There were also latent habits of architectural thinking that had to be resisted. The office site is so close to the Capitol that the default design would have focused the building squarely on the view to the big white dome. But the architects decided to orient the complex onto a quaint but forgotten swath of green on the east side of the project, where the forlorn National Japanese American Memorial connects with the parks and fountains of the Capitol's North axis. By drawing the building front away from New Jersey Avenue on a slight angle , they created an appealing public triangle that connects the complex to the city and the green space beyond.

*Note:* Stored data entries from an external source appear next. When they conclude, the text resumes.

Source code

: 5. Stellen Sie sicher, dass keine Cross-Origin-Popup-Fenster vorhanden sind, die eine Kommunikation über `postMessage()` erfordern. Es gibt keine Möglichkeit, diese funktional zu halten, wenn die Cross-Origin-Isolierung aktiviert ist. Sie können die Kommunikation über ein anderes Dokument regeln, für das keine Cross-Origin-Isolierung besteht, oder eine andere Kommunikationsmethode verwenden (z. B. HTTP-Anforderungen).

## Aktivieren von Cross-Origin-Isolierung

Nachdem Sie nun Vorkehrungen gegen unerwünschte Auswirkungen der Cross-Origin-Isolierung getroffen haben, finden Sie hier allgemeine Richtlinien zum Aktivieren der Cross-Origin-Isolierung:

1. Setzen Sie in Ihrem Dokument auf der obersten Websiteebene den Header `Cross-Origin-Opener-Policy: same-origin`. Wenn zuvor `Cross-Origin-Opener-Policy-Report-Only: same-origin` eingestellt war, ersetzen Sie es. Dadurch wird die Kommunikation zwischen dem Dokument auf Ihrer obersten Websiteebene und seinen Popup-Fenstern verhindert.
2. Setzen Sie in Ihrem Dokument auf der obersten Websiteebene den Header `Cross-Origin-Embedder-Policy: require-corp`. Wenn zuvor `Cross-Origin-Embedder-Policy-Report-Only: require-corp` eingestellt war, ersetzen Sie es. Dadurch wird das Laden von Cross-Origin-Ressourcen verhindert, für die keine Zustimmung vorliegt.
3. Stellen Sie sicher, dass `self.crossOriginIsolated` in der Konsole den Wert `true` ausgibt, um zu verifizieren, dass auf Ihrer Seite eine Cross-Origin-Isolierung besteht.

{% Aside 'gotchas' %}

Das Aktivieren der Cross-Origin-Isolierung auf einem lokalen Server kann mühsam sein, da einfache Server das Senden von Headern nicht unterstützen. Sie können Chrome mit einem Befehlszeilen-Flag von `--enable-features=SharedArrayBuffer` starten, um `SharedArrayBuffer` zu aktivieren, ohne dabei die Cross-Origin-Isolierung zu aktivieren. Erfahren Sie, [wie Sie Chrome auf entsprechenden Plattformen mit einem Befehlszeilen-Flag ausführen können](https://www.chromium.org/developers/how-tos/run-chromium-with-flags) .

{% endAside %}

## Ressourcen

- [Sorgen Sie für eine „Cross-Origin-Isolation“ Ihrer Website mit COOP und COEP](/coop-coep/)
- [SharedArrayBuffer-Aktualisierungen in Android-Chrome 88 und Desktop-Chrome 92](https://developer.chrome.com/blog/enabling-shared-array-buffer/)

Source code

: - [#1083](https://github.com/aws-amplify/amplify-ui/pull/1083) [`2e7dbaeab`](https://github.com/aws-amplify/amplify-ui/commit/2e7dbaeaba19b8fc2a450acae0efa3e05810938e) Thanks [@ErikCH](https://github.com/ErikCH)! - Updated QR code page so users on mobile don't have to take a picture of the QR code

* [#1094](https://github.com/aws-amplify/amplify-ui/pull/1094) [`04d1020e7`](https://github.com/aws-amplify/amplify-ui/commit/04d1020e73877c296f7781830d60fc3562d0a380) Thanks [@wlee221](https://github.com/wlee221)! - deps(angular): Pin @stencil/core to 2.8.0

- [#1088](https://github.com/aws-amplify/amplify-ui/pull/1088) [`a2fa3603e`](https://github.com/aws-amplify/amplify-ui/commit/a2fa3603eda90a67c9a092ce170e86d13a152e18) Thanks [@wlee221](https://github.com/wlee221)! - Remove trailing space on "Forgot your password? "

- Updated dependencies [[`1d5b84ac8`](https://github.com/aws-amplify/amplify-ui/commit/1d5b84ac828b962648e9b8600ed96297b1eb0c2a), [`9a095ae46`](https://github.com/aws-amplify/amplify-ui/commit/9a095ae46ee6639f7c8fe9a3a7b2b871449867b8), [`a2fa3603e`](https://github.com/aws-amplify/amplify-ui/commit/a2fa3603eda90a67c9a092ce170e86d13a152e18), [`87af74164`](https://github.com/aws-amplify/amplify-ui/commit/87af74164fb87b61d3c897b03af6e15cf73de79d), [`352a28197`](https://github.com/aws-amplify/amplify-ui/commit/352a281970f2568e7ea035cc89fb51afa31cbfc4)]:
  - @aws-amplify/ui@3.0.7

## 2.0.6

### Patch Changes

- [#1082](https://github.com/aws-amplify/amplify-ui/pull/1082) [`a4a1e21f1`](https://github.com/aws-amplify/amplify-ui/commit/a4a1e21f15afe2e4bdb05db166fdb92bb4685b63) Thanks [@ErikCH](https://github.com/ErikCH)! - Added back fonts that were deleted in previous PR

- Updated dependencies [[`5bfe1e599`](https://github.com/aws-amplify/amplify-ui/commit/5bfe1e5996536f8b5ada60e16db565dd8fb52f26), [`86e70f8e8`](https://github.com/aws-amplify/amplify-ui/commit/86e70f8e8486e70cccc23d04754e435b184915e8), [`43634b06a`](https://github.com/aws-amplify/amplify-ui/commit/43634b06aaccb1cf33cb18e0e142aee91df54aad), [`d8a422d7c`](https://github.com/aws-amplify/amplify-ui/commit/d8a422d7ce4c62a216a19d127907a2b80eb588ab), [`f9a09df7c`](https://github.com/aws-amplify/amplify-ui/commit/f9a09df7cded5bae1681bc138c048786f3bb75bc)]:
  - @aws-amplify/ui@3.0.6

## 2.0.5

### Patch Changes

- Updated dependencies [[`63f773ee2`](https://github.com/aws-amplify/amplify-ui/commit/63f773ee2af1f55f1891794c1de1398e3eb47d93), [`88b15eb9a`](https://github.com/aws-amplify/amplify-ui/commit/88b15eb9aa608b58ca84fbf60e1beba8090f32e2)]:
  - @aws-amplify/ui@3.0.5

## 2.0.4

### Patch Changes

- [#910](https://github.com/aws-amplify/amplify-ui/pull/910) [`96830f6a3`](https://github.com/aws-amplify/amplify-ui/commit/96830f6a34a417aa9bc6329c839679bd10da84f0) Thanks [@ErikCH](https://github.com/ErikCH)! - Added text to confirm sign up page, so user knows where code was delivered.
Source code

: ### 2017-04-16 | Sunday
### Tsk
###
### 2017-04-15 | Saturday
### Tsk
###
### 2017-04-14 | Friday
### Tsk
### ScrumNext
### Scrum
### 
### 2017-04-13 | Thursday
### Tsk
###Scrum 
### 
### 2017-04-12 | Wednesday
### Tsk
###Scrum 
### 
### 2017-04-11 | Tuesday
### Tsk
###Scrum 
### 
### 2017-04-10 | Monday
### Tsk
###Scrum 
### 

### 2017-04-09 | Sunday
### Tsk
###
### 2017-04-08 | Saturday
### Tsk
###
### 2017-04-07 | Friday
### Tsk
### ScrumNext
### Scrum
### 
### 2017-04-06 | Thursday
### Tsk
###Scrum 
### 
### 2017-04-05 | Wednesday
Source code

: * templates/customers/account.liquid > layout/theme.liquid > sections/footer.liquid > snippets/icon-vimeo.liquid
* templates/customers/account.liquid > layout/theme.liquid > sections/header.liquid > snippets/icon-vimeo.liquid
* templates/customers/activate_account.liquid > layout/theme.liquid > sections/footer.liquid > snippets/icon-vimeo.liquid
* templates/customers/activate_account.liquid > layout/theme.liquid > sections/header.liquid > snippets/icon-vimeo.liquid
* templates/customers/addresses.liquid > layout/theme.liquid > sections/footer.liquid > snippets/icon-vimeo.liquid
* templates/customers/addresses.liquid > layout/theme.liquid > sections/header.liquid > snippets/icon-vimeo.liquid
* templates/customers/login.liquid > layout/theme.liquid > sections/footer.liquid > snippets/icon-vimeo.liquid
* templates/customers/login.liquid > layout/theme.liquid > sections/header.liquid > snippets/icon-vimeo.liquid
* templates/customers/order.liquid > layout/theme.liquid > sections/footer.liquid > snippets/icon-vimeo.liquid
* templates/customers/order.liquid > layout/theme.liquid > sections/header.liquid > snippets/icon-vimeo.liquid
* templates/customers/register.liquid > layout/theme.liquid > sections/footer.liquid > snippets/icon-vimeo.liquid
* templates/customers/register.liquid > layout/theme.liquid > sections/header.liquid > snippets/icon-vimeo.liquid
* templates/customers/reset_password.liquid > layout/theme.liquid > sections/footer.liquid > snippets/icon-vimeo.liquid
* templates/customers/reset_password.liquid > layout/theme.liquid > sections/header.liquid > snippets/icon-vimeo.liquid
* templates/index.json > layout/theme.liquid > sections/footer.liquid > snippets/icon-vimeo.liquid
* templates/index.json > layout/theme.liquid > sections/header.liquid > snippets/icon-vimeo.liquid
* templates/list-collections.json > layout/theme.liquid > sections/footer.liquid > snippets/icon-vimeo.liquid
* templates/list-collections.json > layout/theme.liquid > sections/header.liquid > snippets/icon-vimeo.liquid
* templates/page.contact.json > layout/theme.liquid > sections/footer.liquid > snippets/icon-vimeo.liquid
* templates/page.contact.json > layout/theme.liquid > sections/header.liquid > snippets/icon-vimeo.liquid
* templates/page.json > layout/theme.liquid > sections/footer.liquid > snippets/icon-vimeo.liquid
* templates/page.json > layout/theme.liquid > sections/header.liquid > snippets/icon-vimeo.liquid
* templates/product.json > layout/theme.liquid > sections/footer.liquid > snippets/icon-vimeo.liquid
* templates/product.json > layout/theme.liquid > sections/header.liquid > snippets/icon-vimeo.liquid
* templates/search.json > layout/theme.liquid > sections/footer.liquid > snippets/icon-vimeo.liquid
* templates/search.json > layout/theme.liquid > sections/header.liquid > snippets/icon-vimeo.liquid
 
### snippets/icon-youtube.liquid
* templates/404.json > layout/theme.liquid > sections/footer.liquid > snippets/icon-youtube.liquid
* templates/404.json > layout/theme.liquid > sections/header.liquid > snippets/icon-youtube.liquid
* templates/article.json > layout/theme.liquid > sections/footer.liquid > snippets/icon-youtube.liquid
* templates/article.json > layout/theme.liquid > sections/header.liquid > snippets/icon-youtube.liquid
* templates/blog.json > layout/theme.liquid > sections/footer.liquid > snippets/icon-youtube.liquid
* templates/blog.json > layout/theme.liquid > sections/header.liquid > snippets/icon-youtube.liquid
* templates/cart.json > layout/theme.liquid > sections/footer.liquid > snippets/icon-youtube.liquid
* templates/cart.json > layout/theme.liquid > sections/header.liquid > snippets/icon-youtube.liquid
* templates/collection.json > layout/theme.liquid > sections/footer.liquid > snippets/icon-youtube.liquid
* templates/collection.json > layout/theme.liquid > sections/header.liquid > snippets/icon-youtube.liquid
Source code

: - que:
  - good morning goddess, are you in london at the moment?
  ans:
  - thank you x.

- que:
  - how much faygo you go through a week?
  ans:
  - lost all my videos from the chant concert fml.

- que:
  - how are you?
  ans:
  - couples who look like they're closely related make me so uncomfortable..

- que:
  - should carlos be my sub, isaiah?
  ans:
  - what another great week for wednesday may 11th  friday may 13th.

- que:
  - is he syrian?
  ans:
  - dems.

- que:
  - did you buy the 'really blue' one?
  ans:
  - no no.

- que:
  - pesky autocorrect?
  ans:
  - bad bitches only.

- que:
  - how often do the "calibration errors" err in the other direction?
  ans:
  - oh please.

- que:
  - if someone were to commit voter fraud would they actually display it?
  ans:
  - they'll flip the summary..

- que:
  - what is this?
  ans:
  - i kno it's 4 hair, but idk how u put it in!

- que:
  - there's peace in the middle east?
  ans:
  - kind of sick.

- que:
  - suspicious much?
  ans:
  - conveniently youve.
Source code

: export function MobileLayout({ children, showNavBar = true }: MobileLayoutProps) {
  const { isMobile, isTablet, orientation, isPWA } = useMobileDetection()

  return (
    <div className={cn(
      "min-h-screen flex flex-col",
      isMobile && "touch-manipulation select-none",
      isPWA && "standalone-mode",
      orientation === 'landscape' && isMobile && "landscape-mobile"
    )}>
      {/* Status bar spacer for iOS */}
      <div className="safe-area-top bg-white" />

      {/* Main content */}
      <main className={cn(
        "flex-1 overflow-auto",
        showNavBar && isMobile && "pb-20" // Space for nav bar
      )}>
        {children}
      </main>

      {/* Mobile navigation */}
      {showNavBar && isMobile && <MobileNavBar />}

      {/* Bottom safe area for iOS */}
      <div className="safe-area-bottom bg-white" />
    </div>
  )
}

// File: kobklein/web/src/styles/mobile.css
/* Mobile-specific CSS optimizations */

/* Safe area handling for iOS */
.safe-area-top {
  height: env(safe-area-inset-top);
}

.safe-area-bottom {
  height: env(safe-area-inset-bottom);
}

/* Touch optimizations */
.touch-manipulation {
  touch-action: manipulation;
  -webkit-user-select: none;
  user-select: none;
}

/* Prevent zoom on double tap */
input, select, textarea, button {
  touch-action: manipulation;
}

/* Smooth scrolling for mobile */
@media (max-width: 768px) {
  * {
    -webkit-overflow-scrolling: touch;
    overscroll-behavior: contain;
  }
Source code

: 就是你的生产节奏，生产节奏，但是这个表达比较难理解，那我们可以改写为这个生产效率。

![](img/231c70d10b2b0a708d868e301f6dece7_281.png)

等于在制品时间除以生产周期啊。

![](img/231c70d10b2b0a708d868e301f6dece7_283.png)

The results are worth the $71 million construction cost. Rogers's building challenges the institutional architecture of Washington not with some meaningless confrontational gesture, but with solid thinking and design excellence. Although his industrial style has been successfully integrated with historic buildings in other cities, the architect was wise to undertake a low-key approach on his first U.S. project in decades. (His other finished building is a technology center in Princeton, N.J.) Washington isn't just architecturally nervous, it is a city with no particular history of industry, which means an open celebration of the mechanistic is doubly novel in this town of conformist metal boxes hung with fake stone.
Novel, but welcome and thoughtful. The early buildings that defined industrial chic were often constructed using cantilevered forms and large airy spaces indebted more to bridge building than traditional office construction. Now we have a nest of little bridges -- or a tree -- that shows the creative potential rarely exploited in Washington office design.
It is as if an historical kernel of an architectural style that bypassed the District has been quietly implanted in the belly of the beast. One hopes that this tree grows roots, and spreads its canopy of influence.